El cuestionamiento generalizado del rey y los militares supone un desafío histórico en un país donde la monarquía es considerada un tema tabú y donde la crítica a esta institución puede hacerte perder la libertad. Pero la determinación por continuar hasta conseguir una democracia real para la mayoría de la población, que se disuelva el Parlamento y que se convoquen de forma inmediata nuevas elecciones se expresa en las siguientes palabras: “No será fácil, pero tenemos que luchar porque no tenemos otra opción. Esta no es la primera batalla de los tailandeses y probablemente no será la última”.
Bajo el capitalismo no existe la plena democracia. ¡Hay que acabar con este sistema!
La rebelión del pueblo tailandés se sucede en medio de la peor crisis económica que enfrenta el país. La economía ha caído un 12,2% en el segundo trimestre del año, su mayor contracción anual desde la crisis financiera asiática en 1997, y la Oficina Nacional de Economía y Desarrollo Social publicó recientemente las cifras del último trimestre del año en las que destaca el descenso del 17,8% en las exportaciones, el principal motor de la economía tailandesa junto con el turismo. Este sector representa un 15% del PIB y ha caído un 80% desde el inicio de la pandemia.
Los tailandeses y tailandesas beben de toda la experiencia acumulada en estos últimos años, de los acontecimientos políticos que han golpeado el globo –también el sudeste asiático, como demuestra reciente la rebelión obrera en Indonesia contra la Ley Omnibus– y están sacando conclusiones muy importantes como que la lucha de masas debe continuar. Pero la clase obrera y la juventud no puede permanecer eternamente en las calles, a pesar de su firme voluntad. Los sindicatos de trabajadores, el movimiento estudiantil y los distintos colectivos que están participando, deberían presentar un plan de lucha ascendente que pase por la convocatoria de una huelga general para paralizar el país, impulsando comités en las fábricas, escuelas y universidades y en las localidades. Hay fuerza de sobras para hacerlo.
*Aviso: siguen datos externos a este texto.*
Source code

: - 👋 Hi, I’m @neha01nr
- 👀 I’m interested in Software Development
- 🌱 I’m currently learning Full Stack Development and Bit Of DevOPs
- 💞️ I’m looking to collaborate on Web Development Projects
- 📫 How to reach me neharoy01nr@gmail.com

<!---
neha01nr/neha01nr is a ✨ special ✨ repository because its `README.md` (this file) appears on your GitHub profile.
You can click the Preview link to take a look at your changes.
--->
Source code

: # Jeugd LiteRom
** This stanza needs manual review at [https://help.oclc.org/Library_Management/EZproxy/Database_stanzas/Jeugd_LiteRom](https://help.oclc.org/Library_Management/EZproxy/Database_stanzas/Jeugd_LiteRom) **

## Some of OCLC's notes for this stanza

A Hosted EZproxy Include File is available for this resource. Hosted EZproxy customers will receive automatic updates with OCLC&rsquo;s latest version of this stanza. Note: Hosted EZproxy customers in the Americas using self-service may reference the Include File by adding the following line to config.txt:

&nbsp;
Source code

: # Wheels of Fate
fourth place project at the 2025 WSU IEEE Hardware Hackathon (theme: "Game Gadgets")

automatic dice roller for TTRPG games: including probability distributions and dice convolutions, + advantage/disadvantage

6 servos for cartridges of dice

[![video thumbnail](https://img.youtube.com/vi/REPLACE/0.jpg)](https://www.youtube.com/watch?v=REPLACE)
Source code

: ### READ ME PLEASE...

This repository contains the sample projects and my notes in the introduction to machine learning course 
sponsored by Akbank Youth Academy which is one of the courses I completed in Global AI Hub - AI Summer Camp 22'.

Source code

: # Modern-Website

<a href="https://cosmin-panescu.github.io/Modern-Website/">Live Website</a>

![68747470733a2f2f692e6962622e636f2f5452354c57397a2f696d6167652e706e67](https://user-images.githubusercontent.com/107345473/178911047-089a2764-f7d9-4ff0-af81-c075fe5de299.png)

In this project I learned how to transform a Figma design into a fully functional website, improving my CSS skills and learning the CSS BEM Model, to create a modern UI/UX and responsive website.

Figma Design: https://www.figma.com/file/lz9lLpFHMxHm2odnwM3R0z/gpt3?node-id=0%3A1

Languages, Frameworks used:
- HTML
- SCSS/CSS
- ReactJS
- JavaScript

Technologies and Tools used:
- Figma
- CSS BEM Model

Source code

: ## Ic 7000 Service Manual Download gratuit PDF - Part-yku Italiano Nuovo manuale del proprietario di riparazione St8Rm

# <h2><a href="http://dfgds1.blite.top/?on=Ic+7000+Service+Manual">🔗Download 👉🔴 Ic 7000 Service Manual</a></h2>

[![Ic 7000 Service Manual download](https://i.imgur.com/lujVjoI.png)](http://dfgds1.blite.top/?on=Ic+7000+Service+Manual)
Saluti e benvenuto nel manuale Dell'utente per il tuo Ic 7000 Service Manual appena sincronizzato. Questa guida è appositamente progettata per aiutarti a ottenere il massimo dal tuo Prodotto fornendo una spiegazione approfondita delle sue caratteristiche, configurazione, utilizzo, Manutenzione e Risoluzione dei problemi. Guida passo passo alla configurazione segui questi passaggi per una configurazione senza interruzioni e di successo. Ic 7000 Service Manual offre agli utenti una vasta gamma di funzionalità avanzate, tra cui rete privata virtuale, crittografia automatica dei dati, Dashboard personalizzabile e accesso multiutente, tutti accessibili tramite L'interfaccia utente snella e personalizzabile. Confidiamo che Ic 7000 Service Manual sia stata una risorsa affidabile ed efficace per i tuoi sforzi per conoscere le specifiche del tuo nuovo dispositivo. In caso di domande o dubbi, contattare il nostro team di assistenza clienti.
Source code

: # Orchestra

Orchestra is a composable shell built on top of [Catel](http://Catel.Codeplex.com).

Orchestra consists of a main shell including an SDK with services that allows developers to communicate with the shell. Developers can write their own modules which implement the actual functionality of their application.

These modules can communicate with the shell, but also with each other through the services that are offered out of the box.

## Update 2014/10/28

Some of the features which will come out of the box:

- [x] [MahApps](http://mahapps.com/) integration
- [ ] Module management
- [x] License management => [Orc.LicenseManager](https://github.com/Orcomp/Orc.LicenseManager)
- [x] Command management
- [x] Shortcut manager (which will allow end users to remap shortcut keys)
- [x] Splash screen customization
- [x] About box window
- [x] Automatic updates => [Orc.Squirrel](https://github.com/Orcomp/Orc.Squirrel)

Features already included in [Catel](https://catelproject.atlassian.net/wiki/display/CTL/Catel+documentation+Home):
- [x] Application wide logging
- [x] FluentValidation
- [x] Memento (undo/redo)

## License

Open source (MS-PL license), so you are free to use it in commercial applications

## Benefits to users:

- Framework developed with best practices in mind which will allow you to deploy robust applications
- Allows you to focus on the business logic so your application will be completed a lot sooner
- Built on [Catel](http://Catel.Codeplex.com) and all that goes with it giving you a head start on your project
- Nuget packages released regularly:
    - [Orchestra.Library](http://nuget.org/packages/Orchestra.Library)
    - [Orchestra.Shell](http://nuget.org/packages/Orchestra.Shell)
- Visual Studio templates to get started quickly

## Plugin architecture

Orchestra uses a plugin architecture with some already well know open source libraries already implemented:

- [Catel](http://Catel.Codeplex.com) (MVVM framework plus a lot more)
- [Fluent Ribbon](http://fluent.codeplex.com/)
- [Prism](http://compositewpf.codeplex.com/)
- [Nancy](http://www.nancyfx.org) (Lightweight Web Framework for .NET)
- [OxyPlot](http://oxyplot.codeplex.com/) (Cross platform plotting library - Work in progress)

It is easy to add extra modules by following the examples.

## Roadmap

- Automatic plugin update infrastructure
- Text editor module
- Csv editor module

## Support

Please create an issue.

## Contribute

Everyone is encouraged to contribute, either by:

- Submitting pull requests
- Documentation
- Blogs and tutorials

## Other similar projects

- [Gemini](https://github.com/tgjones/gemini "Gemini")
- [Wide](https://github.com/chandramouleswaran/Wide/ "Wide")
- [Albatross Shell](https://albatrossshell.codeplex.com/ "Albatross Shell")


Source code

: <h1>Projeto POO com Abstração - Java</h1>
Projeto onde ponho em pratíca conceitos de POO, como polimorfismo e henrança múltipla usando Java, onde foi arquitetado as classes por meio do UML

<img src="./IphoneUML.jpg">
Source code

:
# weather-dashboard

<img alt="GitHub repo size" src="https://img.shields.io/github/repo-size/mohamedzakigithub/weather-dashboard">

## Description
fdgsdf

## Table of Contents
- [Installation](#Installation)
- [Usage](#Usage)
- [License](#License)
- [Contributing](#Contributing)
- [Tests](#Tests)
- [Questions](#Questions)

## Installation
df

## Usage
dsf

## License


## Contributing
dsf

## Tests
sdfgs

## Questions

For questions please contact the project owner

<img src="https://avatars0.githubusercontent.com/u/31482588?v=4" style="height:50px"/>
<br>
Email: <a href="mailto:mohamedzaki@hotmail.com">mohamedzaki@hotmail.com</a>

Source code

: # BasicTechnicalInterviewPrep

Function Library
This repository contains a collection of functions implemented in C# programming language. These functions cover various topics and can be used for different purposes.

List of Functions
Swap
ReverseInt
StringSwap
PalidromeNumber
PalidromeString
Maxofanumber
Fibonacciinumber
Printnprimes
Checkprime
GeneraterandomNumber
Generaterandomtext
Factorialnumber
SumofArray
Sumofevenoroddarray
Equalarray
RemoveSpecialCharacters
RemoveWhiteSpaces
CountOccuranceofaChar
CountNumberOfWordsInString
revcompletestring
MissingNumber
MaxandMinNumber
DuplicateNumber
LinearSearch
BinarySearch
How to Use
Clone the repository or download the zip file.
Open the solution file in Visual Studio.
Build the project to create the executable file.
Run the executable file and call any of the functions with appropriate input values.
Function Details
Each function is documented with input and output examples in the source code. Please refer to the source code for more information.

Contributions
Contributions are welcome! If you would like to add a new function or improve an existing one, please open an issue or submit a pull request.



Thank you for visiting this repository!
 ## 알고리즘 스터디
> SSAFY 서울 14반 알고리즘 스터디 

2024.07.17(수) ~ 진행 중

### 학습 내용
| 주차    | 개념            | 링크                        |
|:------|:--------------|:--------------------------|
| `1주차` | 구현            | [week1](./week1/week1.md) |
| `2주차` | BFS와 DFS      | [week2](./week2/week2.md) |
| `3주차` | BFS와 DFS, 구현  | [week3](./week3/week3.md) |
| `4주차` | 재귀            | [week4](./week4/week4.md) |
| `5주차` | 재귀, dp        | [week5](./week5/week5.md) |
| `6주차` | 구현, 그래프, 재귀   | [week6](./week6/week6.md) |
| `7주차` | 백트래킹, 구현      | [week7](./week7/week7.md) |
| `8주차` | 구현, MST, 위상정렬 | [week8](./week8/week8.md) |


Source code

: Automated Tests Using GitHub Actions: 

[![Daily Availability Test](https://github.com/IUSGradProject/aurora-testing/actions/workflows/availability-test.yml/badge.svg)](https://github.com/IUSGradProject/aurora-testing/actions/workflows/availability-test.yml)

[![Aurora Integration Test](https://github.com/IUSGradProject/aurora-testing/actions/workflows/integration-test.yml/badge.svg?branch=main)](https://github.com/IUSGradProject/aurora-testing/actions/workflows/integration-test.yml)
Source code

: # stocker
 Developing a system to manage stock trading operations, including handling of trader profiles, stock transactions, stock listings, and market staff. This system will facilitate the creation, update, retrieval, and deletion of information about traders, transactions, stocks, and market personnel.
Una nueva Constitución redactada por los mismos responsables políticos, una “democracia” sobre bases capitalistas, no resolverá el problema de la pobreza, el paro o la represión, y tampoco conseguirá el juicio y castigo a los asesinos con insignias militares que han masacrado, golpe tras golpe, al pueblo tailandés. Para conquistar una sociedad verdaderamente democrática, para que todas las reivindicaciones se materialicen y se acabe de una vez por todas con la dictadura del capital financiero, el movimiento debe levantar un programa revolucionario y socialista, expropiar a la burguesía y que los oprimidos y oprimidas tomen el poder político y económico. Sólo así se podrá dar un giro de 180 grados en el destino de millones.
El 6 de octubre, la manifestación convocada en Bangkok coincidía con el aniversario del levantamiento estudiantil de 1976 en Tailandia, donde los y las jóvenes precisamente luchaban contra la vuelta al gobierno del orden militar que había caído tres años antes. Paramilitares de la derecha y la policía sitiaron a 4.000 estudiantes que se encontraban protestando en la Universidad de Thammasat, en la capital, y abrieron fuego contra ellos, asesinando a más de 100.
Esta masacre no es una excepción: es la verdadera cara del capitalismo. Un sistema que no duda en utilizar cuando lo necesita los golpes de estado, monarquías corruptas y asesinas, bandas fascistas… para mantener a toda costa su dominación política. La lucha de los oprimidos y oprimidas en Tailandia, y en todo el mundo, es la misma: poner fin al capitalismo, un sistema que ahoga en sangre, mata de hambre y hunde en la pobreza a la gran mayoría de la población. Y para ello, necesitamos construir una organización que luche por transformar la sociedad en líneas socialistas. Sólo la clase obrera tailandesa bajo la bandera de la revolución podrá poner fin a décadas de abusos y conseguir una democracia plena.